• _What is needed_: All of the data should be reproduced word for word, though its pictures must be omitted.

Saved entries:
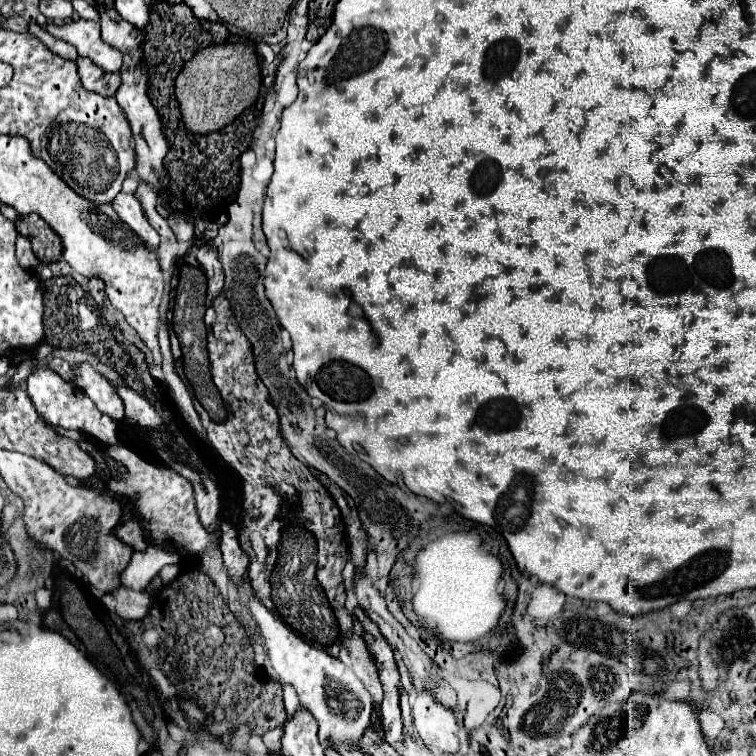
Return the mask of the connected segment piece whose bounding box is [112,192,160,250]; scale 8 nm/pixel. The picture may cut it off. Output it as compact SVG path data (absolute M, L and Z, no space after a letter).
M120 192L114 200L112 200L112 206L116 210L116 214L120 216L120 220L130 226L130 230L134 234L138 234L138 238L144 242L146 248L150 250L156 250L158 244L160 244L160 236L158 232L150 226L150 222L146 220L144 216L144 210L140 206L140 202L136 200L134 194L124 194Z

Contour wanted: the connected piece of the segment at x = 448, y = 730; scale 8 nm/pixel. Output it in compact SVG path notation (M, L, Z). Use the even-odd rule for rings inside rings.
M420 686L416 702L412 706L414 728L420 740L442 752L458 752L458 716L452 708L442 706L434 700L434 694Z

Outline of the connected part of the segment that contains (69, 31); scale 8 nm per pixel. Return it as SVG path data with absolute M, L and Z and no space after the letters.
M76 20L70 24L62 24L62 26L48 24L46 30L56 38L62 38L62 40L74 44L80 56L90 58L102 70L106 70L106 72L118 72L120 70L122 54L118 50L112 50L112 46L108 46L100 38L100 24L98 22Z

• _Answer space_:
Return the mask of the connected segment piece whose bounding box is [112,192,160,250]; scale 8 nm/pixel. The picture may cut it off. Output it as compact SVG path data (absolute M, L and Z, no space after a letter).
M120 192L114 200L112 200L112 206L116 210L116 214L120 216L120 220L130 226L130 230L134 234L138 234L138 238L144 242L146 248L150 250L156 250L158 244L160 244L160 236L158 232L150 226L150 222L146 220L144 216L144 210L140 206L140 202L136 200L134 194L124 194Z

Contour wanted: the connected piece of the segment at x = 448, y = 730; scale 8 nm/pixel. Output it in compact SVG path notation (M, L, Z). Use the even-odd rule for rings inside rings.
M420 686L416 702L412 706L414 728L420 740L442 752L458 752L458 716L452 708L442 706L434 700L434 694Z

Outline of the connected part of the segment that contains (69, 31); scale 8 nm per pixel. Return it as SVG path data with absolute M, L and Z and no space after the letters.
M76 20L70 24L62 24L62 26L48 24L46 30L56 38L62 38L62 40L74 44L80 56L90 58L102 70L106 70L106 72L118 72L120 70L122 54L118 50L112 50L112 46L108 46L100 38L100 24L98 22Z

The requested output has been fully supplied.